Divorce law in Maryland is notoriously complex. In many cases, spouses must endure a lengthy legal separation before the divorce can be finalized. If you can prove fault-based grounds for absolute divorce; however, you may be able to forego the waiting period and move forward with your post-divorce life. If your marriage has deteriorated because your spouse has committed adultery, you should speak with a divorce lawyer near Owings Mills. You may be surprised to learn that proving adultery could be easier than you think. divorce - attorney

You do not require definitive proof of adultery.

Many spouses assume that it is necessary to provide hard proof of their spouse’s adultery, such as pictures or videotapes. Although this is a possibility, it certainly isn’t necessary. Maryland divorce law does not require spouses to offer definitive proof that adultery existed. Circumstantial or indirect evidence is sufficient.

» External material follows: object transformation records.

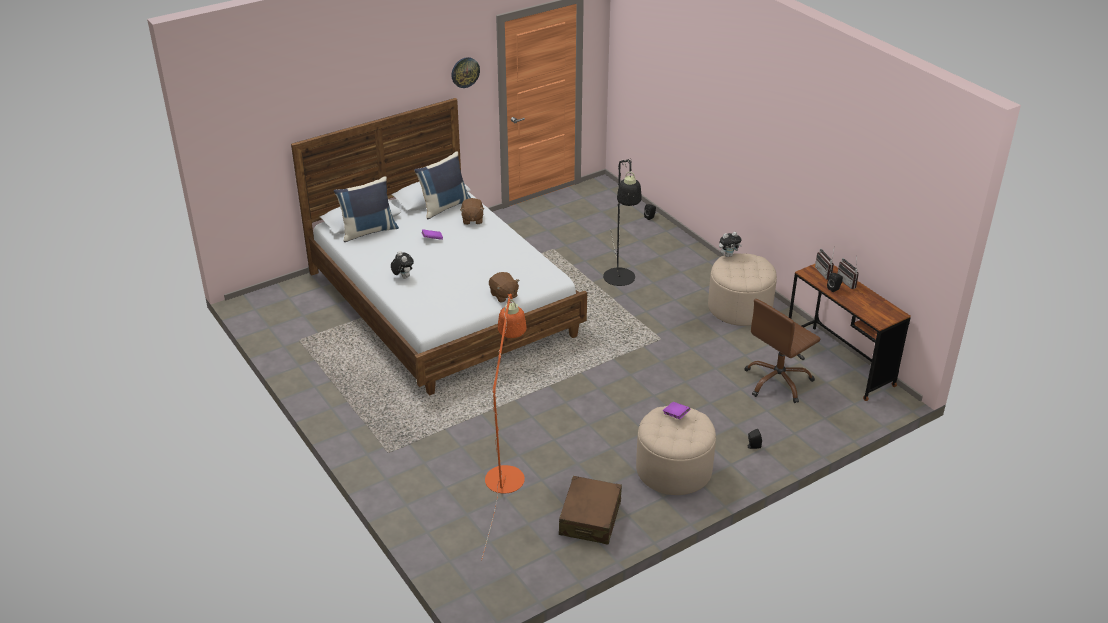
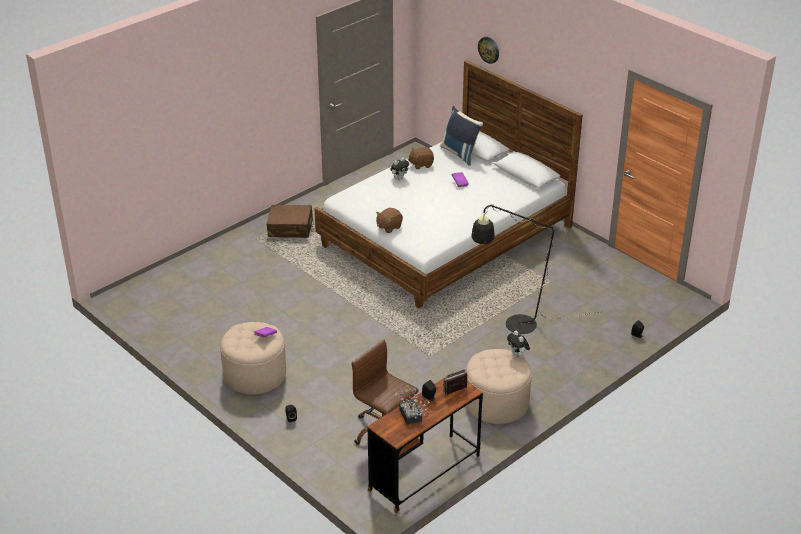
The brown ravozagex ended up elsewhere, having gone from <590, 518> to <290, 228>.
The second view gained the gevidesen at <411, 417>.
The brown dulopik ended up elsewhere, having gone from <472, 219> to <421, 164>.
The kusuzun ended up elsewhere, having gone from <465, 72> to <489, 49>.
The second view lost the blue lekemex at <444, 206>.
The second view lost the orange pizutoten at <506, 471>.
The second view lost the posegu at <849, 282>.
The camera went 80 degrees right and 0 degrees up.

You do need to prove your spouse’s disposition of affection.

Maryland divorce law does require a spouse to demonstrate that the other spouse had a “disposition of affection” toward a third party. This simply means that the individual somehow displayed his or her affection toward someone who is not married to that individual. This could take the form of holding hands, kissing, hugging, or even suggestive dancing. For instance, a friend of yours may have witnessed your spouse behaving in an affectionate manner with someone else. The testimony of your friend, perhaps complemented by pictures, may be sufficient to prove your spouse’s disposition of affection.

You do need to prove that an opportunity for adultery existed.

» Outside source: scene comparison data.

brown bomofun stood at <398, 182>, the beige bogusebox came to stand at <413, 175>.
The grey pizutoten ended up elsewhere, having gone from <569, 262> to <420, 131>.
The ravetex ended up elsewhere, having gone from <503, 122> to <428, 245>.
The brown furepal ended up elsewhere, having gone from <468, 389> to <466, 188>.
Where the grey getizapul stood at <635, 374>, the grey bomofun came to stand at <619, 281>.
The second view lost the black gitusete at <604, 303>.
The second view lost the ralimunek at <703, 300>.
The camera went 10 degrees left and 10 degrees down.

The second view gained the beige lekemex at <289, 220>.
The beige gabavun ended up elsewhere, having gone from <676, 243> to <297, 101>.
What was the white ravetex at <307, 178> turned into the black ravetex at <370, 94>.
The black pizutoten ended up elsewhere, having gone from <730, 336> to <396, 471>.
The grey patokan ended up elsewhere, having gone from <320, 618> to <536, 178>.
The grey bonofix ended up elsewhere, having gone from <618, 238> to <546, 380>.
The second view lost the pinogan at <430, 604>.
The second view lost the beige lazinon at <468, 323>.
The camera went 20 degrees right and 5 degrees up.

In addition to proving your spouse’s affectionate behavior, you must prove that he or she had the opportunity to commit adultery. This opportunity has to be more conclusive than the mere fact that you weren’t in your spouse’s presence on a 24/7 basis. For instance, you might demonstrate that your spouse spent time in a hotel room with the other individual or was seen entering the residence of the other individual.

You could offer substantial proof if it exists.

Although conclusive proof is not required to prove adultery, it can certainly help your case. It’s important to be honest with your divorce lawyer about your suspicions of adultery. If you were diagnosed with a sexually transmitted disease (STD), this may be all that’s needed to prove adultery. If your spouse became pregnant and paternity tests prove that the child is not yours, this certainly proves adultery.